WHAT TO WORK ON:
From the line below that contains "camera: 95 degrees right, 5 degrees up" to the line that contains "(265, 418) = (337, 248): none -> yellow jar", repeat every line exactly, both ends included, and nothing else.

==== DATA TO USE ====

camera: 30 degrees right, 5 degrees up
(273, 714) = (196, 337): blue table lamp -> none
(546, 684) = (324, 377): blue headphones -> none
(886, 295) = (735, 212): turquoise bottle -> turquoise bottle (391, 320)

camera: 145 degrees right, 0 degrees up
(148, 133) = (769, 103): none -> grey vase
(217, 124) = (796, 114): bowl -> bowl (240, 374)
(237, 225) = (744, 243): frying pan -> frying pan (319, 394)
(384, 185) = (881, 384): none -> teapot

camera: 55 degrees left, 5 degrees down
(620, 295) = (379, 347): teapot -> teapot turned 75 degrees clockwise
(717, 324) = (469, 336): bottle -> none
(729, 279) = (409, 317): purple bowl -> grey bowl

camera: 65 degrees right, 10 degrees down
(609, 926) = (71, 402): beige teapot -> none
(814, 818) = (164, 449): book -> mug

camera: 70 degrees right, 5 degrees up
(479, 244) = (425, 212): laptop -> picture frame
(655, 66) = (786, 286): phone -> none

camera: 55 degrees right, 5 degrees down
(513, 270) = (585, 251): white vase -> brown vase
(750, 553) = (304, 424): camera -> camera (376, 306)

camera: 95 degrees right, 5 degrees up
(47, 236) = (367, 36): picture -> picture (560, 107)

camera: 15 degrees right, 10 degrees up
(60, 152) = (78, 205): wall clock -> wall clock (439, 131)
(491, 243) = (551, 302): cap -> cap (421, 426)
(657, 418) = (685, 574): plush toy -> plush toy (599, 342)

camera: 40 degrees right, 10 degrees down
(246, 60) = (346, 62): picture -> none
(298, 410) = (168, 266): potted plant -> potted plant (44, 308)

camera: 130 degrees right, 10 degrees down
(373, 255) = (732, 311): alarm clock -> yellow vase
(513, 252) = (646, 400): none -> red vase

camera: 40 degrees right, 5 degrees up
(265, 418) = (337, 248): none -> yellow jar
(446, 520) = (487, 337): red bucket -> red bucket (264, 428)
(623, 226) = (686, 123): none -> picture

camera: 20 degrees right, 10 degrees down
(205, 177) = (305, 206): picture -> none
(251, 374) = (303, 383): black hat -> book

====

COMPLETED EXERCISE:
camera: 95 degrees right, 5 degrees up
(47, 236) = (367, 36): picture -> picture (560, 107)

camera: 15 degrees right, 10 degrees up
(60, 152) = (78, 205): wall clock -> wall clock (439, 131)
(491, 243) = (551, 302): cap -> cap (421, 426)
(657, 418) = (685, 574): plush toy -> plush toy (599, 342)

camera: 40 degrees right, 10 degrees down
(246, 60) = (346, 62): picture -> none
(298, 410) = (168, 266): potted plant -> potted plant (44, 308)

camera: 130 degrees right, 10 degrees down
(373, 255) = (732, 311): alarm clock -> yellow vase
(513, 252) = (646, 400): none -> red vase

camera: 40 degrees right, 5 degrees up
(265, 418) = (337, 248): none -> yellow jar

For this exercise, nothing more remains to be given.